Ludwik Borkowski w świadomości opinii publicznej zaistniał głównie jako przyjaciel Michała Żurawskiego, z którym wystąpił w pierwszej edycji programu Azja Express. Udało im się wygrać wyścig, choć trzeba przyznać, że w dość kiepskim stylu. Pascal Brodnicki nazwał ich nawet "największymi cwaniakami programu". Borkowski z wielką atencją wysłuchiwał życiowych mądrości Żurawskiego, który zadbał o to, aby po programie było o nich głośno.
Jak jeszcze raz spytasz o drogę kobietę, to ci przypierdolę - zapowiedział Michał. Baby są, wiadomo, do wystrzelania. Kobiety są, wiesz, do czego. Do rodzenia dzieci, stania przy garach i bycia posłusznymi.
Na szczęście Ludwik nie wziął sobie do serca poglądów przyjaciela, a udział w programie postanowił wykorzystać do wylansowania swojej osoby w mediach.
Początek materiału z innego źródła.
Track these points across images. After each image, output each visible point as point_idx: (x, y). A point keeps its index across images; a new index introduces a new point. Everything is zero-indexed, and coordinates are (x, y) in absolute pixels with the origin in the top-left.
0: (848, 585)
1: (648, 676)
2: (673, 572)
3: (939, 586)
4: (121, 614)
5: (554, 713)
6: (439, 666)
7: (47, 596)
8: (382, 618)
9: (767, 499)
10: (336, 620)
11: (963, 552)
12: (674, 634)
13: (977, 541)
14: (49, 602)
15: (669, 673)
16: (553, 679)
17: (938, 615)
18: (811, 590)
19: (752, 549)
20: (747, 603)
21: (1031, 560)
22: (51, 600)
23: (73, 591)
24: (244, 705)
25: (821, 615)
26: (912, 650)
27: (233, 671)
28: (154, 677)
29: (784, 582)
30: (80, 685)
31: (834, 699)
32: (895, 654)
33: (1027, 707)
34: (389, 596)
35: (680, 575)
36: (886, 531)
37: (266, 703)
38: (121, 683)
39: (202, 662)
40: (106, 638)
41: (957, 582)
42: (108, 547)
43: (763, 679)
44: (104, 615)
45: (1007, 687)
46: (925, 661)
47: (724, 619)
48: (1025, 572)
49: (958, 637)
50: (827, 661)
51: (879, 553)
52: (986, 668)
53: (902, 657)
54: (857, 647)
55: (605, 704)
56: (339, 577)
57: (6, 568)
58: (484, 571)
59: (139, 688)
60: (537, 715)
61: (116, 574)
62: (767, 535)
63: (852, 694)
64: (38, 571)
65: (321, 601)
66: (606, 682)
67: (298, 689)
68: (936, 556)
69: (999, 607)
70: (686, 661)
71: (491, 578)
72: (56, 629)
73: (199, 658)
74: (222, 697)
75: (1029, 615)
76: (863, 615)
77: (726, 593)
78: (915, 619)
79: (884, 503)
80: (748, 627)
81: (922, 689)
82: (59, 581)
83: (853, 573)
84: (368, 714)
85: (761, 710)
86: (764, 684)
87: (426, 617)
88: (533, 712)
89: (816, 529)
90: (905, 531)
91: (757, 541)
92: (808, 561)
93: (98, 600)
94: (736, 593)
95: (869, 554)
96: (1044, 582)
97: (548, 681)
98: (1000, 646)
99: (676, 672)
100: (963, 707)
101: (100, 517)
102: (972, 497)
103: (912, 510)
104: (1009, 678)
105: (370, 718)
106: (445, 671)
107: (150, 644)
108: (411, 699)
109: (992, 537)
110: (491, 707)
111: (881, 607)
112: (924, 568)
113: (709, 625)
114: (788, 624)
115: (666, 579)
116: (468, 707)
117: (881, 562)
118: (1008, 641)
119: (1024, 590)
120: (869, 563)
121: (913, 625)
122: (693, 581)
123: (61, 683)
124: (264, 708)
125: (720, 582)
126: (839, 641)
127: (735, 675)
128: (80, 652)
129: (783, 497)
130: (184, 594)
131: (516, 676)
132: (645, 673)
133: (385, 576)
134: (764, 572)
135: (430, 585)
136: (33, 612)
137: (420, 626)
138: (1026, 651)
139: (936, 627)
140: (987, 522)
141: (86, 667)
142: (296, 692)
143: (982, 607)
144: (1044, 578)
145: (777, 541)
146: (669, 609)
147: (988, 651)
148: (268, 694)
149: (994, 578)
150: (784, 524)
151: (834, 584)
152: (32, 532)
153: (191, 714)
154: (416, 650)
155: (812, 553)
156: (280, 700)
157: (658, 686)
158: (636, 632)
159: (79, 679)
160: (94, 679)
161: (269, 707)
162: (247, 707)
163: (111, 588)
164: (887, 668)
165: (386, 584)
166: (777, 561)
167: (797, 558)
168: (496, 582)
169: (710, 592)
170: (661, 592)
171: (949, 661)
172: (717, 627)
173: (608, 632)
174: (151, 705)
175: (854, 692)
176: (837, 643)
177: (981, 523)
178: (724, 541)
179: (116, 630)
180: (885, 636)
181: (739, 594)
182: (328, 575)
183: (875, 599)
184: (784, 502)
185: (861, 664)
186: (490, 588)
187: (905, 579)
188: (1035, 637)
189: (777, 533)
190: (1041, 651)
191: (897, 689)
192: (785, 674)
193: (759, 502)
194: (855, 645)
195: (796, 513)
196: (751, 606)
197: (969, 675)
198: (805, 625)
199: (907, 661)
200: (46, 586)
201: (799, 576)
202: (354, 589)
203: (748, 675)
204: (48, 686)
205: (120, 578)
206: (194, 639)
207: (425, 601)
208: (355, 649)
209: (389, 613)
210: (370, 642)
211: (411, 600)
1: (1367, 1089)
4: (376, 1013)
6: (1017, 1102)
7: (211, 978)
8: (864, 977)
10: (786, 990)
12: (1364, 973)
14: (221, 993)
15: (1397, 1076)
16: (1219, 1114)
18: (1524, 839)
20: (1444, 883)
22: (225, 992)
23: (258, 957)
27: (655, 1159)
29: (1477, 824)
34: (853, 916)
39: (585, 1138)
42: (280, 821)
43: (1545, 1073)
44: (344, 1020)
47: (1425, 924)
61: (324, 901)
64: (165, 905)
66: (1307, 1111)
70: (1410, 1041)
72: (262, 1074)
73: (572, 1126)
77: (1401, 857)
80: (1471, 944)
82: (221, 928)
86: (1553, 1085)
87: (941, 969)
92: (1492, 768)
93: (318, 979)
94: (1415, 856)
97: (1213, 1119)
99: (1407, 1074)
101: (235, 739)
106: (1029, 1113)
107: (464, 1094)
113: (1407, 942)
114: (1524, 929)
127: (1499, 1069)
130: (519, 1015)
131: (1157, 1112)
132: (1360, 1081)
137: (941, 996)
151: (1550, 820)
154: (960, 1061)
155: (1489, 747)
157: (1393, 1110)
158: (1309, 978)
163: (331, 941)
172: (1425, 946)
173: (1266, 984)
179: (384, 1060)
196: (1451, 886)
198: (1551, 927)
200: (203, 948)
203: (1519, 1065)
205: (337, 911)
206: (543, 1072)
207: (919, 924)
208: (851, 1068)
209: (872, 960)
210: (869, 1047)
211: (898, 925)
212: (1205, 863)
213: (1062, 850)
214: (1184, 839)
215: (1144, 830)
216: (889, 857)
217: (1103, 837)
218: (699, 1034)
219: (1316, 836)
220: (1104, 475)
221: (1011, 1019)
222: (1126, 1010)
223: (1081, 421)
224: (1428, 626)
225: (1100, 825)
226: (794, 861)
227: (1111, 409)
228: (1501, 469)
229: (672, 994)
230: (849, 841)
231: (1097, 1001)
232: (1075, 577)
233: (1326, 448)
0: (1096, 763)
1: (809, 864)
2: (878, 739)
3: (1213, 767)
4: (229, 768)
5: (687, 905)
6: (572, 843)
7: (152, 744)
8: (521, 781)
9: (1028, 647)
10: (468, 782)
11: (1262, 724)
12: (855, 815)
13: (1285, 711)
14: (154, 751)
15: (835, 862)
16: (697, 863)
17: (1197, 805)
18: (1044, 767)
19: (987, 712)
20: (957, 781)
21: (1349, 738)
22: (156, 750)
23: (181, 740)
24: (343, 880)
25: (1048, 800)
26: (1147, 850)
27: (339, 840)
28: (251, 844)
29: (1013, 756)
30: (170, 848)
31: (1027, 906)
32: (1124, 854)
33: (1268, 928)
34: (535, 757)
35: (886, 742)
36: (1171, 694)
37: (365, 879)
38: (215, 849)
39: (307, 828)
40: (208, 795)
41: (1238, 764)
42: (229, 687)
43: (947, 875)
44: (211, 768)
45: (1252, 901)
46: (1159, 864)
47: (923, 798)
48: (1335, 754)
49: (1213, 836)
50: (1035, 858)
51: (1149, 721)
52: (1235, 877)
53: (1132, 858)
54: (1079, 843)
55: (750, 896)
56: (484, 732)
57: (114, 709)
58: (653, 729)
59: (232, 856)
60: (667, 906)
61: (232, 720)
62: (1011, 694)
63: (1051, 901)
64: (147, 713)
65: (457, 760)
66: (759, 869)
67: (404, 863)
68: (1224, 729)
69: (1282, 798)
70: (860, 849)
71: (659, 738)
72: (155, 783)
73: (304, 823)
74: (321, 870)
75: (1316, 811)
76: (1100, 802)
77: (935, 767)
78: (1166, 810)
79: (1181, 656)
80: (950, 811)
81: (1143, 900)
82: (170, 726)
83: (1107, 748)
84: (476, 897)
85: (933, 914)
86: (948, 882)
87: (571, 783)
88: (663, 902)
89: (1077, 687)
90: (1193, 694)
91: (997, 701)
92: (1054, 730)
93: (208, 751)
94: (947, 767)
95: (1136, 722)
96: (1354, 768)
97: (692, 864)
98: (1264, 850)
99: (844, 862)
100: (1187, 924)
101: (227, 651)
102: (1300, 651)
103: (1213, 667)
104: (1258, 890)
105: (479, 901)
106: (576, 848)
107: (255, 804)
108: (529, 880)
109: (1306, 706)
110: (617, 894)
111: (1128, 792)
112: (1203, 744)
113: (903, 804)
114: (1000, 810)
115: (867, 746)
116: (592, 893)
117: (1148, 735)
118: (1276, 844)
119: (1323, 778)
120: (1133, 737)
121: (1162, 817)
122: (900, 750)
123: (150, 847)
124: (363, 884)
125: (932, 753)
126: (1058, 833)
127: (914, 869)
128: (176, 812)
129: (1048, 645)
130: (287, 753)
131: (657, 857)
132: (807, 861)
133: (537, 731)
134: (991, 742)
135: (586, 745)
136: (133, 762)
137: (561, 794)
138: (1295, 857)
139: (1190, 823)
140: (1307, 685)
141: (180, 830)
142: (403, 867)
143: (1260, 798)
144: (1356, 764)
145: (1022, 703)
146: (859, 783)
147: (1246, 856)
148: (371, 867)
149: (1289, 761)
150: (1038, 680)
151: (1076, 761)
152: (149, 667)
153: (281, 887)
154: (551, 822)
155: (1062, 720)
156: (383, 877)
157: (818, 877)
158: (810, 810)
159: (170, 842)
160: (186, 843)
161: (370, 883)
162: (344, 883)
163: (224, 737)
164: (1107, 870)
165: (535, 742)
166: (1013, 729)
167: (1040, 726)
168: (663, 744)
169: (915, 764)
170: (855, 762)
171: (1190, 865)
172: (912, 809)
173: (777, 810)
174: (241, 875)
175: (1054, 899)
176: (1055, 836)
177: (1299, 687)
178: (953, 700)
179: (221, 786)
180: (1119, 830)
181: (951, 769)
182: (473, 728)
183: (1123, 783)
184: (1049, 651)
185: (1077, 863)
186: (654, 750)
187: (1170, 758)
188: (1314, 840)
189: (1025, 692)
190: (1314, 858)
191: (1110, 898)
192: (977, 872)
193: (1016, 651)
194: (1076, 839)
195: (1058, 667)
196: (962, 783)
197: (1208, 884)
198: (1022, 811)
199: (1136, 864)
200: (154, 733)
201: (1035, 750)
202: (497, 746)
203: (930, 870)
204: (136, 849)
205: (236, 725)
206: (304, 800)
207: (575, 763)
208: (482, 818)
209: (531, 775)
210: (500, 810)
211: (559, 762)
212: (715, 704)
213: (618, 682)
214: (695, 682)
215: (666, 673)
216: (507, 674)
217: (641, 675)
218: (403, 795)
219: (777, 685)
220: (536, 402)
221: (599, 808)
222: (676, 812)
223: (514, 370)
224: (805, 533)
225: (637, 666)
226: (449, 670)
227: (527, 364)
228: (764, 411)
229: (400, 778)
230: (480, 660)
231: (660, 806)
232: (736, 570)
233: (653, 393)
Początkujący aktor i fotograf miał nadzieję na to, że jego kariera nabierze tempa.
Azja Express dała mi rozpoznawalność, ludzie wiedzą kim jestem. Wygrałem Azję Express jako przeciętny człowiek z ulicy, który ma znajomego aktora. Teraz zaczęła się droga do tego, żeby udowodnić, że Ludwik jest też aktorem, a nie tylko jest tak podpisany _-_ snuł plany na przyszłość.
**__
__**
Niestety, zderzenie z rzeczywistością okazało się dla niego dość przykre. Po wielu miesiącach zabiegania o role, w kwietniu zrezygnowany postanowił zamieszkać w Londynie, gdzie spotkała się z nim dziennikarka Dzień Dobry TVN. Ludwik opowiedział jej o tym, że w Anglii na razie jedynie szlifuje swoje umiejętności aktorskie. Ale ma już precyzyjny plan, jak zrealizować swoje marzenia.
Tutaj jest pierwszy etap kursu, który sobie zaplanowałem. Dalsze etapy są w Los Angeles. Jedyne, czego teraz potrzebuję to pieniędzy, bo tu jest strasznie drogo, więc muszę pracować - opowiadał.
Borkowski z rozbrajającą szczerością przyznał, że z pieniędzy wygranych w programie nic nie zostało.
No tak, poszły, już miesiąc po programie. Chwila moment. Poszły na długi - zdradził.
Na szczęście uparty Ludwik szybko znalazł pracę, ktora pozwala mu się utrzymać.
Skoro trzeba pracować, to wybrałem sobie taką drogę typowo aktorską. Co robią aktorzy na Zachodzie? Są kelnerami, więc ja też nim jestem - mówi.
Wytrwały przyszły gwiazdor jest pełen optymizmu i nie zamierza się poddawać.
Jak to mówił Tom Hanks, gdyby to było łatwe, to by to robili wszyscy, więc krótko mówiąc, trzeba się trochę postarać i zaprzeć w sobie, żeby coś osiągnąć - podkreśla.
Być może wiary we własne siły dodaje mu jego druga połówka? Borkowski już jakiś czas temu wyznał bowiem na swoim Instagramie, że jest zakochany.
To już druga moja podróż do kraju miętowej czekolady i herbaty z mlekiem, a Big Ben wciąż opatulony w ciemny kubraczek. Ja też w ciemnych kolorach, ale w sercu wciąż kolorowo mimo napięć i lęków związanych z nową pracą i kursem aktorskim, bo jest miłość... - napisał.